━━━ Selected passage
The small world size

in fact, once one looks deeply into the mathematics of networks, one discovers that the small-world effect is not so surprising after all
mathematical models of networks suggest that path lengths in networks should typically scale as \(\log n\) with the number \(n\) of network nodes, and should therefore tend to remain small even for large networks
the rough idea behind this short distances is that the number of nodes one encounters in a breath-first visit of a graph starting from a source node typically increases exponentially with the distance to the source node, hence the distance increases logarithmically in the number of visited nodes
it is observed that distances on a graph normally distribute; this means that the average distance represents a typical value of all distances in the network
furthermore, since the distribution of distances drops off rapidly around the mean, the time-consuming computation of the exact average distance can be approximated by computing the average distance on a relatively small random sample of node pairs
both random and preferential attachment network models generate small-world networks

Code

library(igraph)

# Zachary graph
g = make_graph("Zachary")

# number of nodes
vcount(g)

## [1] 34

# average distance (degree of separation)
mean_distance(g)

## [1] 2.4082

# maximum geodesic distance (diameter)
diameter(g)

## [1] 5

# highlight the diameter
d = get_diameter(g)
V(g)$color  = "white"
E(g)$color = "grey"
E(g)$width = 1
E(g, path=d)$color = "red"
E(g, path=d)$width = 2
V(g)[d]$color = "red"
plot(g, vertex.label = NA, vertex.size=5)

# histogram of distances
distance_table(g)

## $res
## [1]  78 265 137  73   8
## 
## $unconnected
## [1] 0

paths = distance_table(g)$res
names(paths) = 1:length(paths)
barplot(paths / sum(paths), xlab="Distance", ylab="Frequency")
━━━━━━
━━━ Data section
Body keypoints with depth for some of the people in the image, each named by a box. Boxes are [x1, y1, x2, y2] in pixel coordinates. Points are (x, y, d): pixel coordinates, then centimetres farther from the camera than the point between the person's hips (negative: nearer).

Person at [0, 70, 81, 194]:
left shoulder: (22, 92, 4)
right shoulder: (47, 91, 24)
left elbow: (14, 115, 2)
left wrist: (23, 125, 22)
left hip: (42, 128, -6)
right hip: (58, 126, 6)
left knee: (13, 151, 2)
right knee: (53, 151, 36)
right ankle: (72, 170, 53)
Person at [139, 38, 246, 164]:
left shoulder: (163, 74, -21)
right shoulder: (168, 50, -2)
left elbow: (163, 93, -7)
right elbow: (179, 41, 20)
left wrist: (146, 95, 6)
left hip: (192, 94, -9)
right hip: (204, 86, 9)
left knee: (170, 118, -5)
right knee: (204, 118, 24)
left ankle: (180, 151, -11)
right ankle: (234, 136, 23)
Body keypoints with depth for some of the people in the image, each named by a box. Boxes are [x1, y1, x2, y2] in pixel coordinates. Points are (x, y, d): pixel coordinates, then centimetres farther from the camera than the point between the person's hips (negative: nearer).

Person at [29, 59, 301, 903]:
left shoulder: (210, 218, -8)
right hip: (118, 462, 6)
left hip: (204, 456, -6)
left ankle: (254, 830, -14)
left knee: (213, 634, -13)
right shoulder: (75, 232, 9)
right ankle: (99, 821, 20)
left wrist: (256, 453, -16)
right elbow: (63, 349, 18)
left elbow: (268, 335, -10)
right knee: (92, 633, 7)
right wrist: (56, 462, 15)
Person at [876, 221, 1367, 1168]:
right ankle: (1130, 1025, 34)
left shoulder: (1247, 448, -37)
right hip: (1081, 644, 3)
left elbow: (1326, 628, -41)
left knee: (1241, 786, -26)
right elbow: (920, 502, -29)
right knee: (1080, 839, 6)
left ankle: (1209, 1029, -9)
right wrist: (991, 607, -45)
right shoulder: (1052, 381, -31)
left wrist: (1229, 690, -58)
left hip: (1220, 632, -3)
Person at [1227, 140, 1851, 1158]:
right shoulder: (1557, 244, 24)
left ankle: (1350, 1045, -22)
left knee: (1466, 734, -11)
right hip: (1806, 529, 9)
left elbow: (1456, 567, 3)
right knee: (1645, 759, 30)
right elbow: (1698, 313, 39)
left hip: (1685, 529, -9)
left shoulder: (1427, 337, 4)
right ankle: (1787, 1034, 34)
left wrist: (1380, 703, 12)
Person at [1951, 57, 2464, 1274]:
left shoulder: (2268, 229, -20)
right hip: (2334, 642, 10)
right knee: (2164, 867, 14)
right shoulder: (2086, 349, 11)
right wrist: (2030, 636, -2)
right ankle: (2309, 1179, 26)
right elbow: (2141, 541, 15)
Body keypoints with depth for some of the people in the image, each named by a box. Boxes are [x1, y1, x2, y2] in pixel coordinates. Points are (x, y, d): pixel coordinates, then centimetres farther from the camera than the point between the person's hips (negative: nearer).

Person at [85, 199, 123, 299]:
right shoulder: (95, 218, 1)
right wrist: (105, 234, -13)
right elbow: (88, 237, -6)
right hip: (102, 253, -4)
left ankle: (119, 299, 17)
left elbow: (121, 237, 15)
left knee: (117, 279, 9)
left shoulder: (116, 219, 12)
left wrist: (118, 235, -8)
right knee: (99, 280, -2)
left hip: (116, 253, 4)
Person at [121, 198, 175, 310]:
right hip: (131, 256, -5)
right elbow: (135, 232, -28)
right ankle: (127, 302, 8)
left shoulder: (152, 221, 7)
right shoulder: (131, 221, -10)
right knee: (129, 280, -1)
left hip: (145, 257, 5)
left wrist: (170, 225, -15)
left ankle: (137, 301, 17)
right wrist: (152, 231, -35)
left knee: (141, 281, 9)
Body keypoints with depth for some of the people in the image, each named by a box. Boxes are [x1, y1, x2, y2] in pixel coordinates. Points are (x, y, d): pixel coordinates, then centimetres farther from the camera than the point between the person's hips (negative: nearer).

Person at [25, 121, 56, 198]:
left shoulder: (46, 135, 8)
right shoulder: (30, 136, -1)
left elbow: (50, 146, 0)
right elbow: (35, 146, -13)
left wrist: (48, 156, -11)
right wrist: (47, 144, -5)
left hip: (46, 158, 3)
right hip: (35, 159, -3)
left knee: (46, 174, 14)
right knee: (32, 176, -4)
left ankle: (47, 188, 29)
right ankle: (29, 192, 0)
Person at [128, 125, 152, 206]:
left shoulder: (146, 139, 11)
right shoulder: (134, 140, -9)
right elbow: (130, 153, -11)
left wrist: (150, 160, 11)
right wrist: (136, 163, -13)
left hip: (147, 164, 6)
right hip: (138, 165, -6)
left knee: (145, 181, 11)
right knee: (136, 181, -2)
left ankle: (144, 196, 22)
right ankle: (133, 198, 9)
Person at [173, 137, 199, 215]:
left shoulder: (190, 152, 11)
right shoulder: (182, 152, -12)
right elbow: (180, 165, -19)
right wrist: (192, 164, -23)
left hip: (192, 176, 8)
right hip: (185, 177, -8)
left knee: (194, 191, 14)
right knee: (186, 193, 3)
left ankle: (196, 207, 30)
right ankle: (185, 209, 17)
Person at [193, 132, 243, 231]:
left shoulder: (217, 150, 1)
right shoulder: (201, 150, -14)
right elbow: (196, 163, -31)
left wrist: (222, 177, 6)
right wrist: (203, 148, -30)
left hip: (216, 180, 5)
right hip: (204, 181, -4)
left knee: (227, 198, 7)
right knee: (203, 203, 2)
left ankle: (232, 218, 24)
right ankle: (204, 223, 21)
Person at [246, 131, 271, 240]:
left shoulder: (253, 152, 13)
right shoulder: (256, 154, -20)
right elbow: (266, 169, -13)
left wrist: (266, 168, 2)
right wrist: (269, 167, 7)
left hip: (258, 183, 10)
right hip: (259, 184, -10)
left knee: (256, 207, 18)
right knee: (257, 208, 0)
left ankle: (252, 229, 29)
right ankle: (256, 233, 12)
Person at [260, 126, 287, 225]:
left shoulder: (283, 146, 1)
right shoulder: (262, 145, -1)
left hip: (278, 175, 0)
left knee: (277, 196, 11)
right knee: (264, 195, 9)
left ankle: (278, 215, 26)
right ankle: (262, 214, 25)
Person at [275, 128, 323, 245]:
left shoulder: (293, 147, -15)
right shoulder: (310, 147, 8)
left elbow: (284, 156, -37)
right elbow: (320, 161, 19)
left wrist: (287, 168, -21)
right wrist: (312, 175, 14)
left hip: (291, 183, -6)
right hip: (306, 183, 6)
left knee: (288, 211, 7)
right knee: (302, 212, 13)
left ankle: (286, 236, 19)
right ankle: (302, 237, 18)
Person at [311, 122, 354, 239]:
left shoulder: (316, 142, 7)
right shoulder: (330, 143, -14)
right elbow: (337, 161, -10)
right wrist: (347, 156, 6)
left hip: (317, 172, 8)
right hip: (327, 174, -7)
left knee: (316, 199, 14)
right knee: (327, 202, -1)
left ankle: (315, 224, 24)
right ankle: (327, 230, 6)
━━━━━━
Problem to solve>
In the small-world text, list every code comment that begins with a single # (not the ## output lines).

Answer section>
- Zachary graph
- number of nodes
- average distance (degree of separation)
- maximum geodesic distance (diameter)
- highlight the diameter
- histogram of distances